Beijing responded to the visa uproar by firing missiles near a small Taiwan-controlled island and moving some military forces up to the mainland coast facing the island. However, there was never any danger that China would actually attack Taiwan. Even if it wanted to, it didn't have the means to do so.
Instead of letting things cool off, however, the Clinton administration escalated the conflict and sent two aircraft carrier battle groups to the region, the USS Nimitz and USS Independence. The Nimitz and its escorts sailed through the Taiwan Straits between the island and the mainland, and there was nothing that China could do about it.
The carriers deeply alarmed Beijing, because the regions just north of Taiwan in the East China Sea and the Yellow Sea were the jumping off points for 19th and 20th century invasions by western colonialists and the Japanese.
The Straits crisis led to a radical remaking of China's military, which had long relied on massive land forces. Instead, China adopted a strategy called "Area Denial" that would allow Beijing to control the waters surrounding its coast, in particular the East and South China seas.
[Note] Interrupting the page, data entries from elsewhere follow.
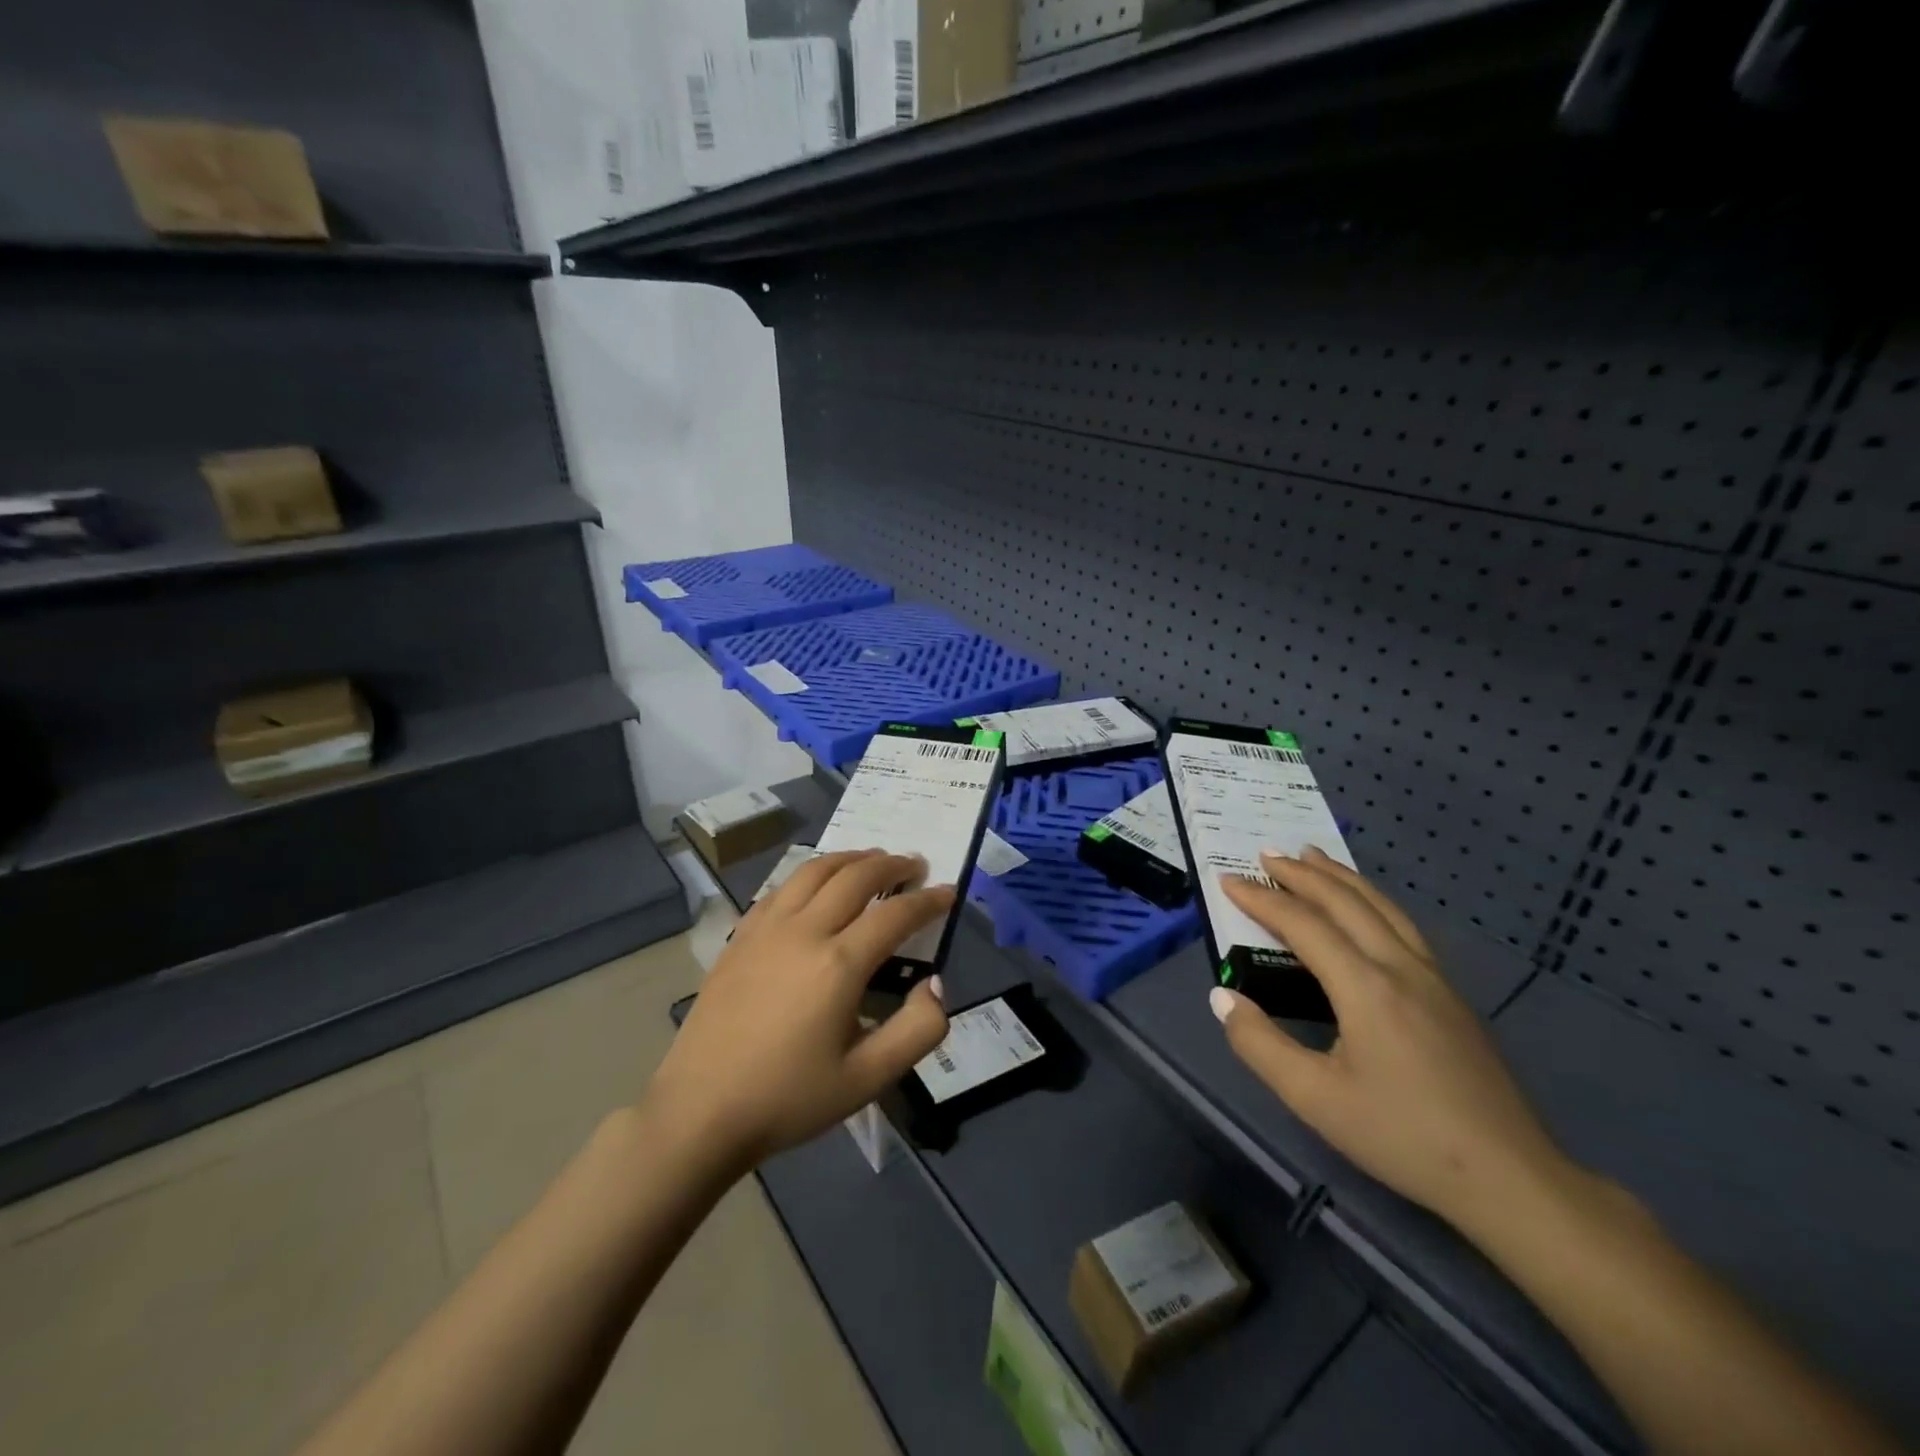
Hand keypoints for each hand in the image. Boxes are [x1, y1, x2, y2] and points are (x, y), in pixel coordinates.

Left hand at [648, 849, 953, 1169]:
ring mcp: (766, 928)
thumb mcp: (867, 1080)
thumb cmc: (788, 1099)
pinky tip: (815, 885)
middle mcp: (804, 931)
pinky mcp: (740, 936)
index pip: (895, 914)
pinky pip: (781, 888)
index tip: (949, 891)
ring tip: (872, 859)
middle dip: (892, 864)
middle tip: (915, 864)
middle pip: (855, 876)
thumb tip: (935, 985)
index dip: (928, 900)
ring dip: (850, 858)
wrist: (699, 1111)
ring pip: (814, 870)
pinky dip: (809, 874)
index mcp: (839, 964)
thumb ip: (917, 1031)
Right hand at [1212, 848, 1568, 1227]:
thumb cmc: (1402, 1136)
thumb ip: (1260, 1045)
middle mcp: (1400, 968)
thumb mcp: (1314, 1099)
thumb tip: (1222, 997)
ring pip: (1382, 907)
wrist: (1510, 1178)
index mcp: (1366, 987)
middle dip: (1302, 874)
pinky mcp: (1451, 995)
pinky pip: (1403, 925)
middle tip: (1266, 853)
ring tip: (1313, 856)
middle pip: (1346, 902)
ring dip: (1341, 877)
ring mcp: (1433, 978)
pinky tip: (1367, 908)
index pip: (1304, 925)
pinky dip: (1372, 900)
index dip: (1262, 900)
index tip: (1227, 880)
That not only required retooling of its armed forces -- from land armies to naval and air power -- it required a ring of bases that would keep potential enemies at arm's length and also allow Chinese submarines to enter the Pacific and Indian oceans undetected.
Reaching from Russia's Kamchatka Peninsula in the north to the Malay Peninsula in the south, this so-called "first island chain" is Beijing's primary defense line.
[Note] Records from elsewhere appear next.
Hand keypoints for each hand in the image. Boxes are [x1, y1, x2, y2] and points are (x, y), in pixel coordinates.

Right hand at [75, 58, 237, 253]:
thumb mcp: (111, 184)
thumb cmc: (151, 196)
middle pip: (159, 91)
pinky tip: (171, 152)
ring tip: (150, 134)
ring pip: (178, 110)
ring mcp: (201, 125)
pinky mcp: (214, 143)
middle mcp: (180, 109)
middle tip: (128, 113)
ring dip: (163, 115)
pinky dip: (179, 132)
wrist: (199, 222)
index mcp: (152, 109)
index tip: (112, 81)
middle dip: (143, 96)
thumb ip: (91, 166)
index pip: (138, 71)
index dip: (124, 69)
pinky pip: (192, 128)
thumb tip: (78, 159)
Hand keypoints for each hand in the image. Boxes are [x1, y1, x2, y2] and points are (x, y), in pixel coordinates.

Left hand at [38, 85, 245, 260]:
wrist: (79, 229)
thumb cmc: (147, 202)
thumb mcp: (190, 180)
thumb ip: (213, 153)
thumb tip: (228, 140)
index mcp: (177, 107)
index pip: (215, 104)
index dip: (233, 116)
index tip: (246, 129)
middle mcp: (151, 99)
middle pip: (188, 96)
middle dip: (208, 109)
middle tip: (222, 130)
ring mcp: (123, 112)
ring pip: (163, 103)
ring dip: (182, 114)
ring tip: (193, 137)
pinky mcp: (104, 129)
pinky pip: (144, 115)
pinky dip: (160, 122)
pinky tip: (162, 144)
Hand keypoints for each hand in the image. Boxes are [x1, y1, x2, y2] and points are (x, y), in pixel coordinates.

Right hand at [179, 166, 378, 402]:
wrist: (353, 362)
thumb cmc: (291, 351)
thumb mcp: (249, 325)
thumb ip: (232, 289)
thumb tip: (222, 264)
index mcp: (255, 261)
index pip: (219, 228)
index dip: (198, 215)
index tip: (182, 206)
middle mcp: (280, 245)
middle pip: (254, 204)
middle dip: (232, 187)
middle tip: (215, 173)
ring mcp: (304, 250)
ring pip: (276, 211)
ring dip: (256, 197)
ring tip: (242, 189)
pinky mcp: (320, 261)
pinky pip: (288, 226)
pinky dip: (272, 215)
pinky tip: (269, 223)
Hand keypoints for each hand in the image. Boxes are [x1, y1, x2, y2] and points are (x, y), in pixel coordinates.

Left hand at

China is particularly vulnerable to a naval blockade. Some 80 percent of its energy supplies traverse the Indian Ocean and South China Sea, moving through narrow choke points like the Malacca Straits between Indonesia and Malaysia, the Bab al Mandab Straits controlling the Red Sea, and the Straits of Hormuz into the Persian Gulf.
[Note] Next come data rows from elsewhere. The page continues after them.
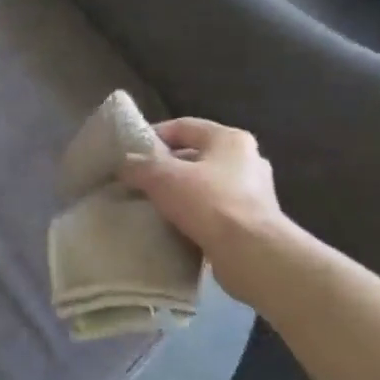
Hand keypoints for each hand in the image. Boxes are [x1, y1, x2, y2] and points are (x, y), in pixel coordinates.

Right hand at [117, 118, 295, 297]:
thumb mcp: (162, 177)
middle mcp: (248, 159)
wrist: (251, 253)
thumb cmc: (209, 203)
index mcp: (230, 139)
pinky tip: (175, 226)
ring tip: (153, 205)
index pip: (184, 126)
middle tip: (138, 180)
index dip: (154, 134)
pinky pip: (215, 210)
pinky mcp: (253, 221)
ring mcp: (254, 192)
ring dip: (180, 192)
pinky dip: (194, 214)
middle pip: (196, 155)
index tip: (130, 151)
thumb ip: (139, 166)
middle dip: (166, 167)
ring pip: (205, 184)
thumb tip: (124, 164)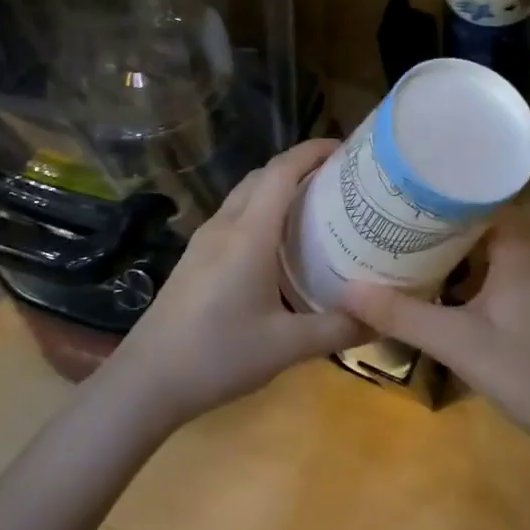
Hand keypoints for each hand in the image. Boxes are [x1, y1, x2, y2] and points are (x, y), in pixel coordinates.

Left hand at [114, 139, 366, 425]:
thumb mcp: (287, 347)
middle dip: (301, 166)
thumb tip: (382, 319)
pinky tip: (279, 244)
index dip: (313, 151)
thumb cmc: (218, 356)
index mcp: (248, 234)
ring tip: (316, 207)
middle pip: (263, 175)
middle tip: (340, 180)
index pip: (282, 171)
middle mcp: (225, 226)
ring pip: (245, 195)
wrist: (146, 381)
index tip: (347, 149)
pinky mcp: (195, 258)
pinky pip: (234, 216)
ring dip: (279, 188)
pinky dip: (262, 210)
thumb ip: (338, 329)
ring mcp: (204, 240)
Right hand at [340, 211, 529, 441]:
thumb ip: (401, 314)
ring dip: (449, 244)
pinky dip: (465, 266)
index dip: (436, 191)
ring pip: (485, 243)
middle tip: (389, 215)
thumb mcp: (455, 341)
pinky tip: (433, 278)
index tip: (397, 190)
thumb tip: (345, 291)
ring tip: (402, 239)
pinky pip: (494, 265)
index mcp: (520, 244)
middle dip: (435, 218)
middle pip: (477, 217)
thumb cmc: (523, 370)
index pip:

All of those passages are controlled by the U.S. or countries like India and Indonesia with close ties to Washington.
In 2013, China claimed it had historic rights to the region and issued its now famous "nine-dash line" map that embraced the Paracels and Spratly island chains -- and 85 percent of the South China Sea. It was this nine-dash line that the Hague tribunal rejected, because it found no historical basis for China's claim, and because there were overlapping assertions by Taiwan, Vietnam, Malaysia, Brunei, and the Philippines.
There are, of course, economic considerations as well. The region is rich in oil, gas and fish, but the primary concern for China is security. The Chinese haven't interfered with commercial ship traffic in the territory they claim, although they've applied on-again, off-again restrictions on fishing and energy explorations. China initially prevented Filipino fishermen from exploiting some reefs, and then allowed it. It's been more aggressive with Vietnam in the Paracels.
Stirring the Pot
Rather than trying to assuage China's paranoia, the U.S. made things worse by adopting a military strategy to checkmate "Area Denial."
Called "Air/Sea Battle" -- later renamed "Joint Concept for Access and Maneuver in the Global Commons" -- Air/Sea Battle envisions attacking China's navy, air force, radar facilities, and command centers with air and naval power. Missiles would be used to take out targets deep into Chinese territory.
China's recent seizure of a U.S. underwater drone off the Philippines is part of an ongoing chess game in the region. The drone was almost certainly mapping sea floor bottoms and collecting data that would allow the U.S. to track Chinese submarines, including those armed with nuclear missiles. While the heist was a provocative thing to do -- it was seized right under the nose of an unarmed U.S. Navy ship -- it's a reflection of how nervous the Chinese are about their vulnerability to Air/Sea Battle.
China's leaders "have good reason to worry about this emerging U.S. naval strategy [use of undersea drones] against China in East Asia," Li Mingjiang, a China expert at S. Rajaratnam School of International Studies in Singapore, told the Financial Times. "If this strategy becomes reality, it could be quite detrimental to China's national security."
Washington charges that the Chinese are playing the bully with small countries like Vietnam and the Philippines, and there is some truth to that charge. China has been throwing its weight around with several nations in Southeast Asia. But it also true that the Chinese have a lot of evidence that the Americans are gunning for them.
The U.S. has some 400 military bases surrounding China and is deploying anti-ballistic missiles in South Korea and Japan, ostensibly to guard against North Korean nuclear weapons. But the interceptors could also down Chinese missiles, posing a threat to Beijing's nuclear deterrence.